UN Child Rights Committee Promotes Abortion, Undermines Parental Rights in New General Comment

WASHINGTON D.C., August 1 (C-Fam) The UN human rights committee focused on protecting children’s rights continues to double down in favor of abortion for minors and against parental rights in its forthcoming general comment focused on children’s access to justice. The government of Argentina has spoken out strongly against it.
The Committee on the Rights of the Child is the treaty body monitoring countries’ compliance with the Convention on the Rights of the Child, which is the UN human rights treaty ratified by the most nations—only the United States has not ratified it. The committee’s general comments indicate how it will interpret the various articles of the treaty in its dialogues with member states.
The new draft comment specifically mentions the lack of “access to safe abortion services for adolescent girls” as a matter that would require “an effective remedy for a child rights violation” where “time is of the essence.”
Argentina issued strong critical remarks, saying that “the draft requires substantial structural revisions.” Specifically, Argentina pointed to its use of “gender” rather than “sex” in several paragraphs and argues that the reference to abortion violates both national sovereignty and parental rights. Also, the draft confuses access to justice, a procedural guarantee, with “a holistic fulfillment of rights.”
Argentina suggests the entire article may be duplicative, as “has already been addressed in nearly half of the Committee on the Rights of the Child’s general comments, including two dedicated ones.” In summary, “[i]n its current form, it exceeds the Committee’s mandate under the Convention and the UN Charter, violating the principle of good faith in treaty interpretation.”
The Committee on the Rights of the Child’s overreach, particularly on the issue of abortion, has been ongoing for decades. It began urging countries to liberalize their abortion laws in the late 1990s. In 2003, the committee issued a general comment on adolescent health urging countries to provide access to “safe abortion services” where it was not against the law. In 2013, the committee issued another general comment on adolescent health. This time, they abandoned all deference to national abortion laws and advised against requiring parental permission when accessing “safe abortion.”
In 2016, the committee published a general comment on child rights during adolescence calling for decriminalization of abortion and ensuring access for pregnant adolescents.
Most egregiously, in 2014, the committee ordered the Holy See, which had ratified the treaty, to change its teachings on abortion and homosexuality, prompting a strong response by Vatican officials.
Like the other core UN human rights treaties, the Convention on the Rights of the Child contains no mention of abortion, and in fact, contains some of the most pro-life language in any UN treaty.
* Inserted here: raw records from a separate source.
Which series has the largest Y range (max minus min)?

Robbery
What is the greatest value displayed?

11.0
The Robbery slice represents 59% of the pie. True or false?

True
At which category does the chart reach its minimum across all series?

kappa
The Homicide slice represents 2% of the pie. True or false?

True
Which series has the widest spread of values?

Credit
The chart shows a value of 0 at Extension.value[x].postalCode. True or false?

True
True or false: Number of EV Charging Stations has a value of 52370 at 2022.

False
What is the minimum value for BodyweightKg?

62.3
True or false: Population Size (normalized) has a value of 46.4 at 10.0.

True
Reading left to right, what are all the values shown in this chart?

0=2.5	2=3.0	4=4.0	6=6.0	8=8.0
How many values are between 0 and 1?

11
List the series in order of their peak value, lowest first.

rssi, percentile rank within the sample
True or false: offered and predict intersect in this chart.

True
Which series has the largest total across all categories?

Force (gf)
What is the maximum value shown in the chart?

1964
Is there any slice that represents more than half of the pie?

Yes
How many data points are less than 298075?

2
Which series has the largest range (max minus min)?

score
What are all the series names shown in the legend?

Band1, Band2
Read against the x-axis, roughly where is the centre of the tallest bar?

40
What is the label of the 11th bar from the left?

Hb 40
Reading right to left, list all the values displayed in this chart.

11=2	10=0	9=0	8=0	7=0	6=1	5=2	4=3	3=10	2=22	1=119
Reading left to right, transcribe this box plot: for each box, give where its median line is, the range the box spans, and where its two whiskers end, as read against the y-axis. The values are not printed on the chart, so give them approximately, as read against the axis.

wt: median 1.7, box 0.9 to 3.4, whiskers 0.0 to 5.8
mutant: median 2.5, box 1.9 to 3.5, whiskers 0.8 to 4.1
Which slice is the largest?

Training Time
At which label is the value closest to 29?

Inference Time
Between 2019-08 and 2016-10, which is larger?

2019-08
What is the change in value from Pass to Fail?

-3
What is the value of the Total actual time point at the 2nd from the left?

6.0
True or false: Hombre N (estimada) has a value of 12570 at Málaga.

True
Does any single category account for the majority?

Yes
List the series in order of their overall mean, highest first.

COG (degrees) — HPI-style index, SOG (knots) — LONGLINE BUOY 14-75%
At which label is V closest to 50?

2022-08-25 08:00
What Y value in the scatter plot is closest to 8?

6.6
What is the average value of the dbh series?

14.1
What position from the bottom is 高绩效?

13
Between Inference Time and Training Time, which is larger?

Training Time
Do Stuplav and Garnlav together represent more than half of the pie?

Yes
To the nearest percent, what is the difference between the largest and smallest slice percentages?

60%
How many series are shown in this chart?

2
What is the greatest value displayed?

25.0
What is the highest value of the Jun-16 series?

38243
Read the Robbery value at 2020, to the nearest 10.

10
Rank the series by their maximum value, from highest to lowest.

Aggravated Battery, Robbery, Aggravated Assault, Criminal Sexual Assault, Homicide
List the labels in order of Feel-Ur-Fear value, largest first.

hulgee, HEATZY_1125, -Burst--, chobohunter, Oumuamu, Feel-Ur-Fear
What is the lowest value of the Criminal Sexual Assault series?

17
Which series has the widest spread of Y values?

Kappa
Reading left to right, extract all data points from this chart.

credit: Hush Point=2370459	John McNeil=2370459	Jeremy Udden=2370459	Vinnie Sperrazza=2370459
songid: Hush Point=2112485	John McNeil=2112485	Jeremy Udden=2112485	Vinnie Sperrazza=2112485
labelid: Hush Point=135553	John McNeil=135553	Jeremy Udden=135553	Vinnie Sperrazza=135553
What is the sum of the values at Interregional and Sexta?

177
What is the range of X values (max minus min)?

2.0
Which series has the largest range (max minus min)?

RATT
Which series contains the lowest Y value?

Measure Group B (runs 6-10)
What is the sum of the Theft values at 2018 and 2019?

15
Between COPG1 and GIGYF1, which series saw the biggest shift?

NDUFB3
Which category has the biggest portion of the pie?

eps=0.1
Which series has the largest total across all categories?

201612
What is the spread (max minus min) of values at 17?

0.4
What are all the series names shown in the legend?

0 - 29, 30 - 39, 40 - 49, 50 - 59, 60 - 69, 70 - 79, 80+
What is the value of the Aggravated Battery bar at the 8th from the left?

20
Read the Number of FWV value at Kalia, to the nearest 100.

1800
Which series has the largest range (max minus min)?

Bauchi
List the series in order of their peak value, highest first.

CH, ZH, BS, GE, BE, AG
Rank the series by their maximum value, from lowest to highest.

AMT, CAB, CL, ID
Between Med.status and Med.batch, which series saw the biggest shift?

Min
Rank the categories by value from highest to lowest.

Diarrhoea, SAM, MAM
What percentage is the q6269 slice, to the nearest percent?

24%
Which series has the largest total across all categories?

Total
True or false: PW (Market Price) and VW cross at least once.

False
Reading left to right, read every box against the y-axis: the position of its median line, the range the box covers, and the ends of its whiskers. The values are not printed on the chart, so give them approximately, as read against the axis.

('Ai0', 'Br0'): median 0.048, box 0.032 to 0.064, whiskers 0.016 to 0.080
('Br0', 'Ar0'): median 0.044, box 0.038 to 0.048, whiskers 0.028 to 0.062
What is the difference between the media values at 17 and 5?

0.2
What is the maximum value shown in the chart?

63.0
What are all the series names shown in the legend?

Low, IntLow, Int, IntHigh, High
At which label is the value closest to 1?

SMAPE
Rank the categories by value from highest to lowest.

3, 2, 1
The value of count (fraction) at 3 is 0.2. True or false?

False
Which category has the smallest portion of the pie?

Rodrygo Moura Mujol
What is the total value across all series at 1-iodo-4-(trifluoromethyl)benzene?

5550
In its preamble, the treaty states that children should be protected before and after birth.
Some civil society organizations also raised concerns about the committee’s planned general comment. The Ordo Iuris Institute for Legal Culture raised concerns that the use of “gender” terminology in the context of children’s access to justice could give rise to situations like one in Canada where a father was imprisoned for opposing his minor daughter receiving testosterone as part of her “gender transition.” They argued that such cases do “not provide access to the justice of the child, but rather an irreversible damage on a subject not yet mature.”